Nei verbali si osserva che alcuni funzionari hanno riscontrato difficoltà nel valutare lo stato dell'economia a causa della volatilità di alcuni dati e della loro soggezione a revisioni significative.

Nei verbali della Fed si legge: "La stragrande maggioranza dei funzionari ha continuato a ritenere che l'andamento futuro dell'economia sia estremamente incerto".

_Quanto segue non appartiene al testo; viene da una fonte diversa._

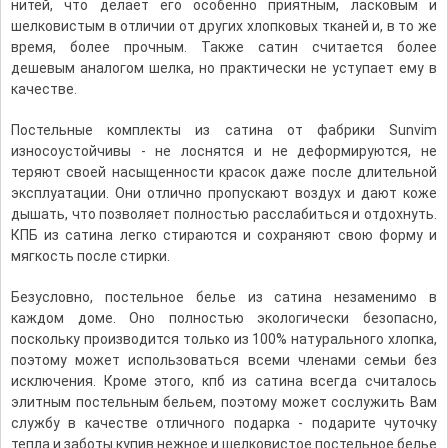
нитей, что делает его особенно приятным, ласковым и
шелковистым в отличии от других хлопковых тканей и, в то же
время, более прочным. Также сатин считается более
дешевым аналогом шелка, но практически не уступает ему в
качестве.
Постельные комплекты из сатина от фабрики Sunvim
износоустойчивы - не лоснятся и не деформируются, не
теряют своей насыщенности красок даже после длительной
эксплуатации. Они отлично пропускают воздух и дают коже
дышать, что позволяет полностью расслабиться и отдохнуть.
КПБ из сатина легко стираются и сохраняют свою форму и
мягкость после стирки.
Безусловно, постельное белье из сатина незаменимо в
каждом доме. Оно полностью экологически безопасно,
поскольку производится только из 100% натурального хлопка,
поэтому может использоваться всеми членами семьи без
исключения. Кроме этого, кпб из сатина всегда считалось
элитным постельным бельем, поэтому может сослужить Вам
службу в качестве отличного подарка - подарите чуточку
тепла и заботы купив нежное и шелковистое постельное белье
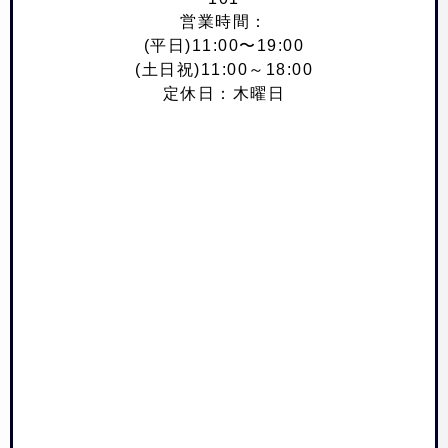
営業時間：
(平日)11:00〜19:00
(土日祝)11:00～18:00
定休日：木曜日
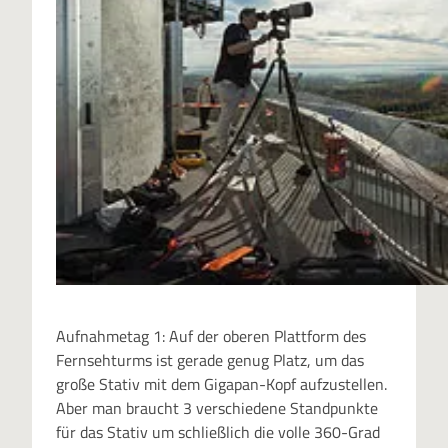
Aufnahmetag 1: Auf der oberen Plattform des
Fernsehturms ist gerade genug Platz, um das
große Stativ mit dem Gigapan-Kopf aufzustellen.
Aber man braucht 3 verschiedene Standpunkte
für das Stativ um schließlich die volle 360-Grad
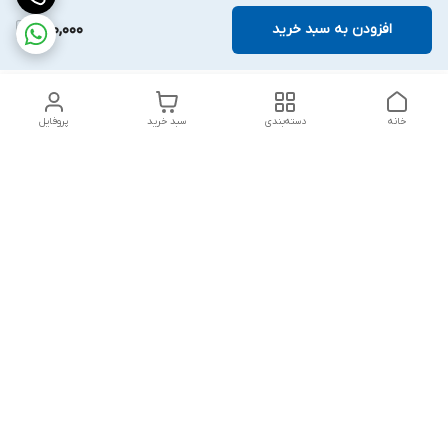
افزودن به سبد خرید
220,000
خانه
دسته‌بندی
سبد خرید
پروفایل
دسترسی سریع
بلبرینگ KG
تماس با ما
بلبرینگ KOYO
درباره ما
بلبرینگ NACHI
سیاست حریم خصوصی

LA POLITICA MONETARIA DEVE RIMANERE RESTRITTIVA ANCORA PER UN PO'

I verbali indicano che, sebbene i funzionari ritengano in generale che, con l'orientamento restrittivo della politica monetaria, i rischi per il raggiungimento degli obiettivi del Comitato siano diventati più "bilanciati", la maggior parte di essi continua a vedere rischi al rialzo per l'inflazione, dato che quest'ultima rimane ben al di sopra dell'obiettivo a lungo termine e il mercato del lavoro resta teso.

Nei verbali è stato espresso il parere che: "Tutti i funzionari concordano sul fatto che la politica debba rimanere restrittiva ancora per qualche tempo, finché il Comitato non sarà certo che l'inflazione stia scendendo in modo sostenibile verso il suo obiettivo".

Nei verbali della banca viene inoltre sottolineato che i funzionari hanno generalmente evidenziato l'importanza di bilanciare il rischio di un eccessivo inasprimento rispetto al rischio di un inasprimento insufficiente.